§ Extrait fourni

※

Paul c. R., 2017 QCCA 245
[51] La démarche d’analyse du juge de première instance est conforme aux principes jurisprudentiels connus quant à la défense du paragraphe 25(1) C.cr.
[52] La protection offerte aux personnes autorisées qui recourent à la force dans l’exécution de leur fonction est ainsi libellée :
25 (1) Quiconque est, par la loi, obligé ou autorisé à faire quoi que ce soit dans l’application ou l’exécution de la loi :
[…]
b) soit à titre d’agent de la paix ou de fonctionnaire public;
[…],
est, s’il agit en s’appuyant sur des motifs raisonnables, fondé à accomplir ce qu’il lui est enjoint ou permis de faire et fondé à employer la force nécessaire pour cette fin.
(2) […]
26 Quiconque est autorisé par la loi à employer la force est criminellement responsable de tout excès de force, selon la nature et la qualité de l’acte qui constitue l’excès.

※

§ Données fournies
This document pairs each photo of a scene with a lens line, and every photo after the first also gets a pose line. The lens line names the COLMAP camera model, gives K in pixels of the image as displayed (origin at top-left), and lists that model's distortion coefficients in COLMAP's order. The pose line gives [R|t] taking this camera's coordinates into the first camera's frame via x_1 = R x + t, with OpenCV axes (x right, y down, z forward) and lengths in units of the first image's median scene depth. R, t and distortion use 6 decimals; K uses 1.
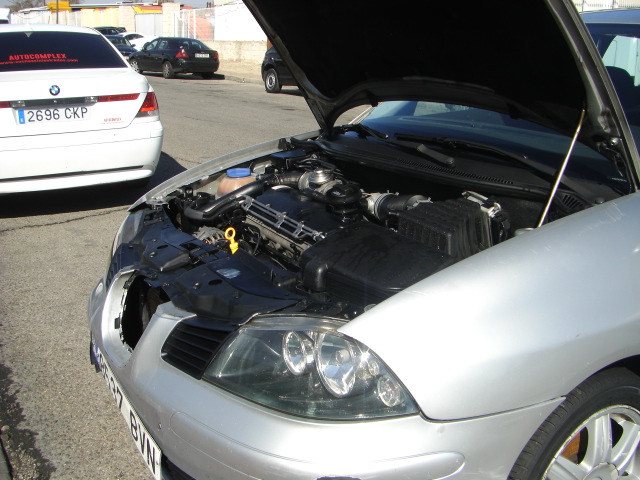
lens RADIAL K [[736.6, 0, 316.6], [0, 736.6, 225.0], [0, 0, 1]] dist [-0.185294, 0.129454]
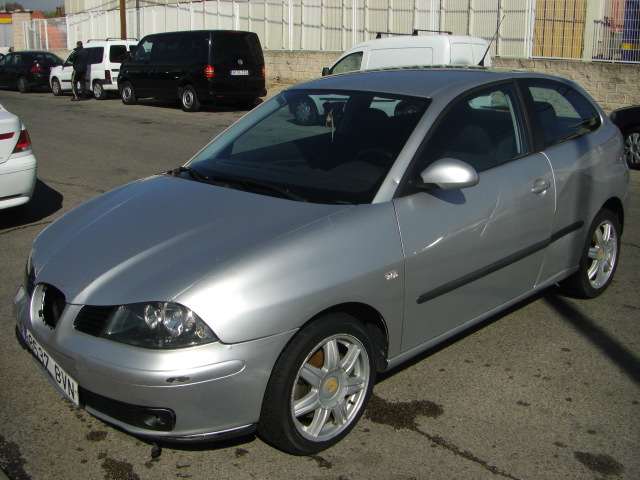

※

§ Tâche à réaliser A
D'après l'extrait fourni, de quoi est criminellement responsable quiconque est autorisé par la loi à employer la force ?
§ Tâche à réaliser B
Transcrivez tout le passage de l'extrait fourni, depuis « Paul c. R., 2017 » jusqu'à « qui constitue l’excès. ».

§ Réponse rédigée A
De tout excès de force, selon la nature et la qualité de l'acte qui constitue l'excès.

§ Réponse rédigée B
Paul c. R., 2017 QCCA 245
[51] La démarche d’analyse du juge de première instance est conforme aux principes jurisprudentiels connus quant à la défense du paragraphe 25(1) C.cr.
[52] La protection offerte aux personnes autorisées qui recourent à la force dans l’exécution de leur fonction est ainsi libellée :
25 (1) Quiconque est, par la loi, obligé ou autorisé à faire quoi que ce soit dans l’application ou l’exécution de la loi :
[…]
b) soit à titre d’agent de la paix ou de fonctionnaire public;
[…],
est, s’il agit en s’appuyant sur des motifs raisonnables, fondé à accomplir ce qu’il lui est enjoint ou permis de faire et fondé à employer la force nécessaire pour cette fin.
(2) […]
26 Quiconque est autorisé par la loi à employer la force est criminellement responsable de tout excès de force, selon la nature et la qualité de l’acte qui constitue l’excès.